From my perspective, people are always making mistakes but they rarely learn from them or attempt to redress them. Their particular beliefs are almost irrelevant. Left, right, capitalistic, socialist, good, evil, popes, kings, janitors, and tyrants they're all trying their best and at the same time rather narrow minded and rigid and rarely learning from their mistakes. This doesn't mean they're all the same. Some are better than others at trying to improve themselves and some are better than others at managing their flaws constructively.
What did I learn from my mistake? I learned that I had an emotional feeling that I detested John Kerry because I felt that he didn't fight hard enough after the election. I detested him for it because I felt that even at the end of a long and honored career he felt it apparently more important to preserve his status within the system than to sacrifice his own personal good for the common cause. I detested him because I felt that if at the end of such a long and honored career and with such a relatively light penalty - ending a career to go into private life at the same time when most people retire - that he could not sacrifice then who or when or how was there going to be a time when someone could do it? If he could not do it with so little to lose then when would be the time when someone could do it?

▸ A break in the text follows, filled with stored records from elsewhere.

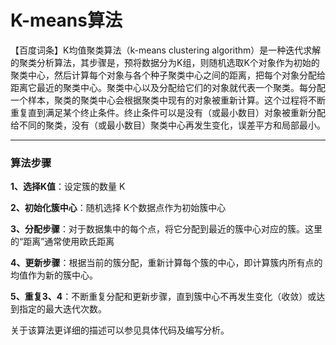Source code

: # K-means算法

【百度词条】K均值聚类算法（k-means clustering algorithm）是一种迭代求解的聚类分析算法，其步骤是，预将数据分为K组，则随机选取K个对象作为初始的聚类中心，然后计算每个对象与各个种子聚类中心之间的距离，把每个对象分配给距离它最近的聚类中心。聚类中心以及分配给它们的对象就代表一个聚类。每分配一个样本，聚类的聚类中心会根据聚类中现有的对象被重新计算。这个过程将不断重复直到满足某个终止条件。终止条件可以是没有（或最小数目）对象被重新分配给不同的聚类，没有（或最小数目）聚类中心再发生变化，误差平方和局部最小。

------

### **算法步骤**

**1、选择K值**：设定簇的数量 K

**2、初始化簇中心**：随机选择 K个数据点作为初始簇中心

**3、分配步骤**：对于数据集中的每个点，将它分配到最近的簇中心对应的簇。这里的“距离”通常使用欧氏距离

**4、更新步骤**：根据当前的簇分配，重新计算每个簇的中心，即计算簇内所有点的均值作为新的簇中心。

**5、重复3、4**：不断重复分配和更新步骤，直到簇中心不再发生变化（收敛）或达到指定的最大迭代次数。



关于该算法更详细的描述可以参见具体代码及编写分析。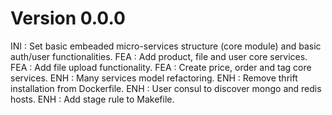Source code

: # Version 0.0.0
INI : Set basic embeaded micro-services structure (core module) and basic auth/user functionalities.
FEA : Add product, file and user core services.
FEA : Add file upload functionality.
FEA : Create price, order and tag core services. 
ENH : Many services model refactoring.
ENH : Remove thrift installation from Dockerfile.
ENH : User consul to discover mongo and redis hosts.
ENH : Add stage rule to Makefile.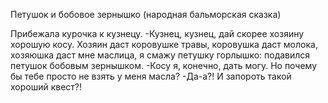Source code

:   Петушок и бобовое зернышко
(народная бальморская сказка)

Прибежала курочка к кузнецу.
-Кузнец, кузнец, дай скорее хозяину хорошую косу. Хозяин даст коровушке травы, коровушка даст молока, хозяюшка даст мне маслица, я смажу петушку горлышко: подавился петушок бобовым зернышком.
-Косу я, конечно, дать могу. Но почему бы тебе просто не взять у меня масла?
-Да-а?! И запороть такой хороший квест?!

Furthermore I detested him because he put himself forth as a leader of courage and conviction but he folded without a fight for what I believe to be to merely cling to power. I think he would have lost, but that his fighting would have made a difference in improving the American electoral system.
I do not pretend that such a choice would have been easy. I know my own agony over clinging to things that I thought mine by right when the soul prompts another path. However that is what divides human beings from animals. Animals are often nicer than human beings, but they cannot help but be what they are. Human beings are sentient, ensouled, precisely because we have free will. And free will is ability to mold our characters by going against the grain, by refusing the obvious or path of least resistance, and the ability to define who and what we will be.

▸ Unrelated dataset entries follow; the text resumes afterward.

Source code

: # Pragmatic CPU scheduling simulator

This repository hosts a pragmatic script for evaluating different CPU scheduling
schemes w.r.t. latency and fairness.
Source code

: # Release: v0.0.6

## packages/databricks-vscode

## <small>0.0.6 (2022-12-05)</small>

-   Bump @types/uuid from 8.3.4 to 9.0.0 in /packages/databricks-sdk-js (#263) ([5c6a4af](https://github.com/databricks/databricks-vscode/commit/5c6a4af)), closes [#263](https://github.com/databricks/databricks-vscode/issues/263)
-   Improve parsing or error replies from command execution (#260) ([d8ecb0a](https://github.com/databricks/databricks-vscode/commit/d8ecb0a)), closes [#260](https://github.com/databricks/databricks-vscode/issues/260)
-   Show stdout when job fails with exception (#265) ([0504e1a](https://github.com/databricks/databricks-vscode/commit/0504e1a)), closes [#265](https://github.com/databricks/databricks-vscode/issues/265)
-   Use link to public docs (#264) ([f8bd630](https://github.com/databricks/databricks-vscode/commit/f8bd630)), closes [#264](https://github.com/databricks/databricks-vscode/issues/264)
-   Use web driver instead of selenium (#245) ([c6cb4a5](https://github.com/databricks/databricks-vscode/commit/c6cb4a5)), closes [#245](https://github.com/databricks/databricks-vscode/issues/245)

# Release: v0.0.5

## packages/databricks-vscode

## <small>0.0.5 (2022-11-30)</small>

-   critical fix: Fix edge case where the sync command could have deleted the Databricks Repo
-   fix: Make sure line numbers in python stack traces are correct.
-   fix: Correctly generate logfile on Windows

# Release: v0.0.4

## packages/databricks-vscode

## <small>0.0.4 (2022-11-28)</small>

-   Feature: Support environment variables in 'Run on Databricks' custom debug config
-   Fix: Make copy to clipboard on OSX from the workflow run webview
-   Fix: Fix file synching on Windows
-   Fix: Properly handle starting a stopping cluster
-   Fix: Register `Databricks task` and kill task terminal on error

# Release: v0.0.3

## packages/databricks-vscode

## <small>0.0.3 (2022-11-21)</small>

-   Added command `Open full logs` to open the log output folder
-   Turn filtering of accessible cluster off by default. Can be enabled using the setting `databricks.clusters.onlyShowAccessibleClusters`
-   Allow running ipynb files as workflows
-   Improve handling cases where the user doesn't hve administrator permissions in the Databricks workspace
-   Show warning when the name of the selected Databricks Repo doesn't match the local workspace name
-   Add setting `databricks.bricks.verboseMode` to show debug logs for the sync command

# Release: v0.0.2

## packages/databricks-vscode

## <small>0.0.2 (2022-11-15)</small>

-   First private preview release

Yet because I detested his failure I was too quick to believe an accusation against him without checking it out. Recognizing this taught me that I still have work to do on striving to be neutral and objective, and judging issues by their merits as opposed to my estimation of the character of the person. The act however of admitting this, of forcing myself to think about it and reconcile it with my actions, of bringing to the crisis point of decision making consciousness is the very act of changing myself for the better. The next time a similar situation comes up, I will be slightly more cautious and a bit more patient in assigning blame. It may be almost subliminal but forcing myself to face this will have changed me ever so slightly.
The price of the quest for truth is being truthful. The reward for the quest for truth is insight. It is painful to force ourselves to not just be aware of our flaws but to force ourselves to examine the aspects of ourselves that lead to such mistakes. However that very consciousness illumines our own minds and allows us to take control of our own beings instead of being thoughtless products of them. It is no different from closing or opening your hand.
First you become aware of it. Then you become aware of how it is connected to you. Then you simply will it to open or close. So childishly easy and taken for granted commonly, until accident or disease interpose a barrier to such connection.
I am still prone I think to thinking the worst of people, that is something I think I shall have to work on.